--- START ---

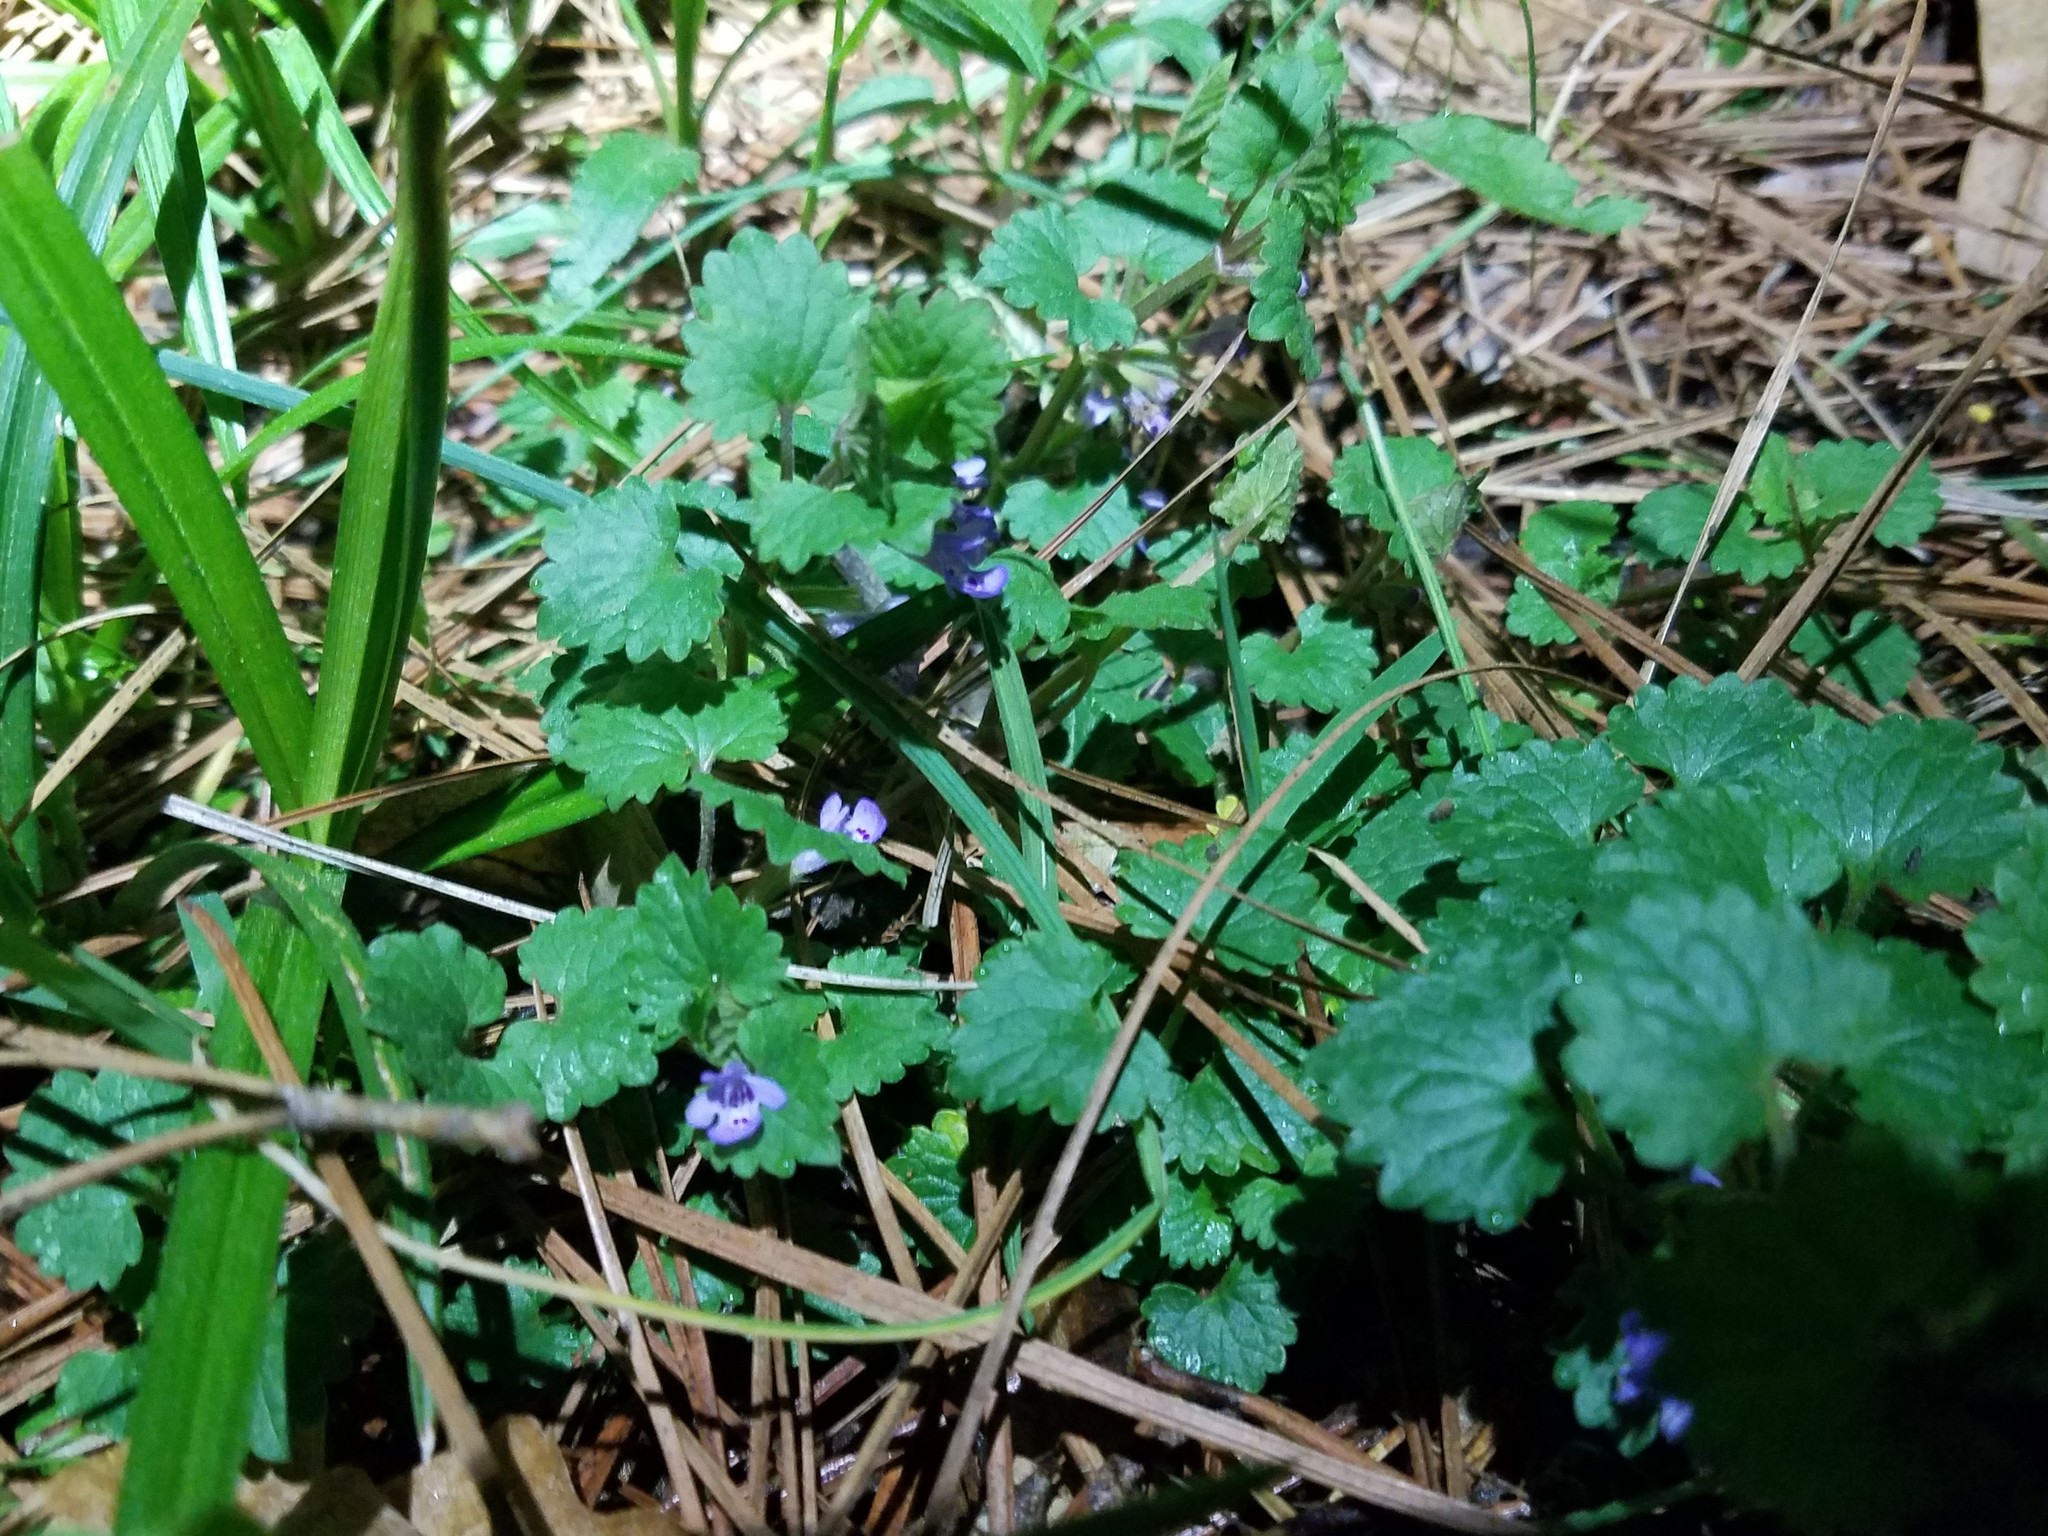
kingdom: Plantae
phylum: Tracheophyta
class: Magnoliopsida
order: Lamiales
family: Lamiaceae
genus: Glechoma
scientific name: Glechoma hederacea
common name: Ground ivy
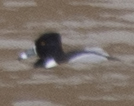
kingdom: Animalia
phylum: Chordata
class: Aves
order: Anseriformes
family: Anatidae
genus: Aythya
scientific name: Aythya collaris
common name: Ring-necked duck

--- END ---

EXERCISE DIRECTIONS:
Write out all the records again with "common name" replaced by "vernacular name" throughout, keeping everything else unchanged and leaving out the pictures.

RESULT OF THE EXERCISE:
kingdom: Plantae
phylum: Tracheophyta
class: Magnoliopsida
order: Lamiales
family: Lamiaceae
genus: Glechoma
scientific name: Glechoma hederacea
vernacular name: Ground ivy
kingdom: Animalia
phylum: Chordata
class: Aves
order: Anseriformes
family: Anatidae
genus: Aythya
scientific name: Aythya collaris
vernacular name: Ring-necked duck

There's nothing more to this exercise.